All That Hype!
Bitcoin, Cryptocurrency, Ethereum — you must have heard about these buzzwords. And maybe the stories of people making a quick fortune out of it, and why not — look at the market capitalization of so-called ‘Cryptocurrencies’ and how it has grown in the last year. Blockchain is the idea which drives them all.
“Every informed person needs to know about the Blockchain because it might be one of the world’s most important developments” — Leon Luow
Crypto Market Capitalization
History of Money
“What is money?”
Money is an entity which can be used in exchange for goods and services and there is a system to keep track of its ownership and transactions — who owns what, who has what, and who owes how much to whom. That’s all there is for the concept of money.
We need a trusted third-party entity such as a Central Bank of a country to keep track of money, to keep those transactions and deal with the conflicts, if applicable. But that trusted party i.e. the Government, comes with a cost in terms of efficiencies, potential for corruption, extra fees and so forth.
WHAT’S BITCOIN AND THE BLOCKCHAIN?
Bitcoin is the world’s first completely decentralized digital currency, also known as a cryptocurrency. Bitcoin introduced a technology called a blockchain, which is a peer-to-peer distributed ledger of timestamped transactions.
Before the invention of Bitcoin, ledgers had to be maintained by central authorities like banks, which kept a single authoritative copy of the ledger. This meant that users that relied on a ledger had to trust the central authority.
Bitcoin’s use of a blockchain eliminates the need for central authorities and the need to trust them. It does this by allowing each user of the system to maintain their own copy of the ledger and keeping all copies of the ledger verifiably synchronized through a consensus algorithm.

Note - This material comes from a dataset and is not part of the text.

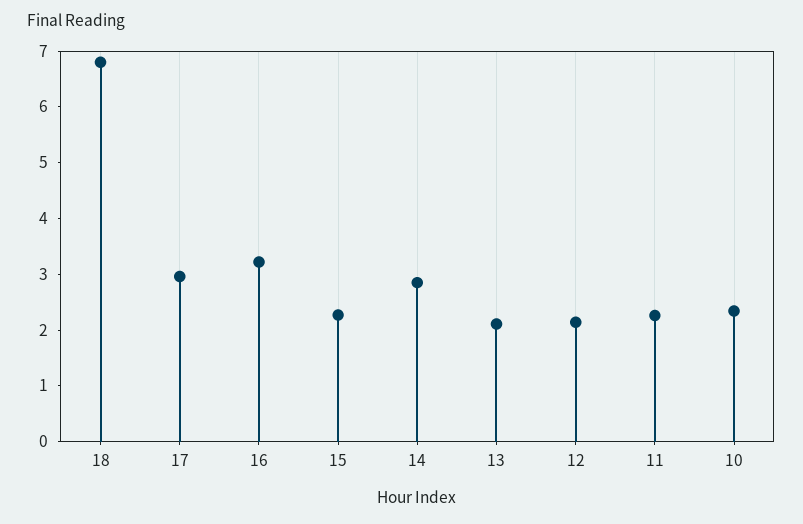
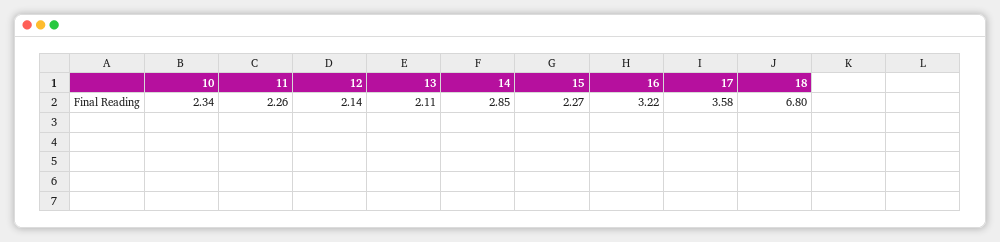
17: 3 -> 3.58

Bitcoin is designed to allow its users to hold, send, and receive money online, but distributed ledgers can be used to do much more, including clearing and settlement of digital asset trading, provisining of identity, and distributed computing — all without the need for central intermediaries.

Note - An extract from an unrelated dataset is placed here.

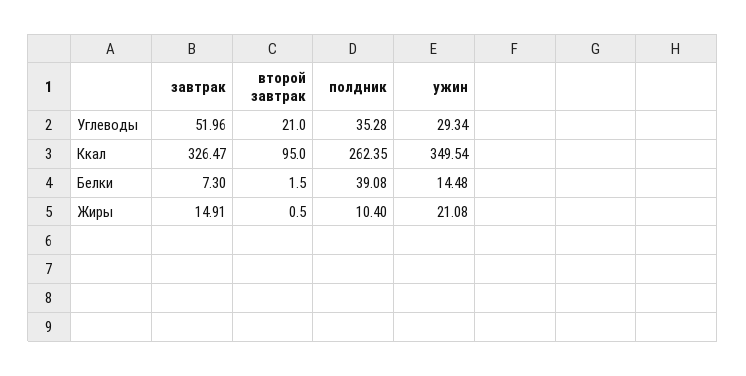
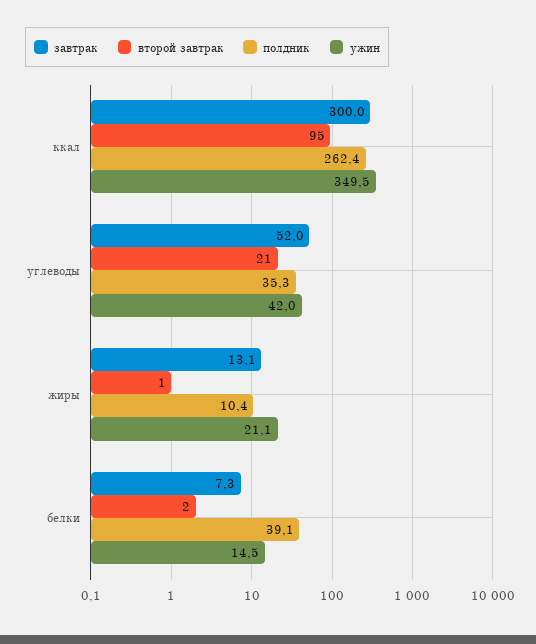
ужин, Углеводы: 29.34 -> 42
завтрак, Ккал: 326.47 -> 300
завтрак, Жиры: 14.91 -> 13.1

HOW DOES POLICY AND REGULATION FIT IN?
Traditional ledgers have centralized ledger-keepers (like banks), so it’s clear who the responsible and regulated parties are. But because open and decentralized blockchains like Bitcoin have no central operators (just like the internet itself), figuring out who is regulated, if anyone, requires deeper analysis. And because traditional concepts like “custody of funds” take on new meaning given technologies like multi-sig, what the technology allows us to do has outpaced what the law has anticipated, so new policy thinking is in order.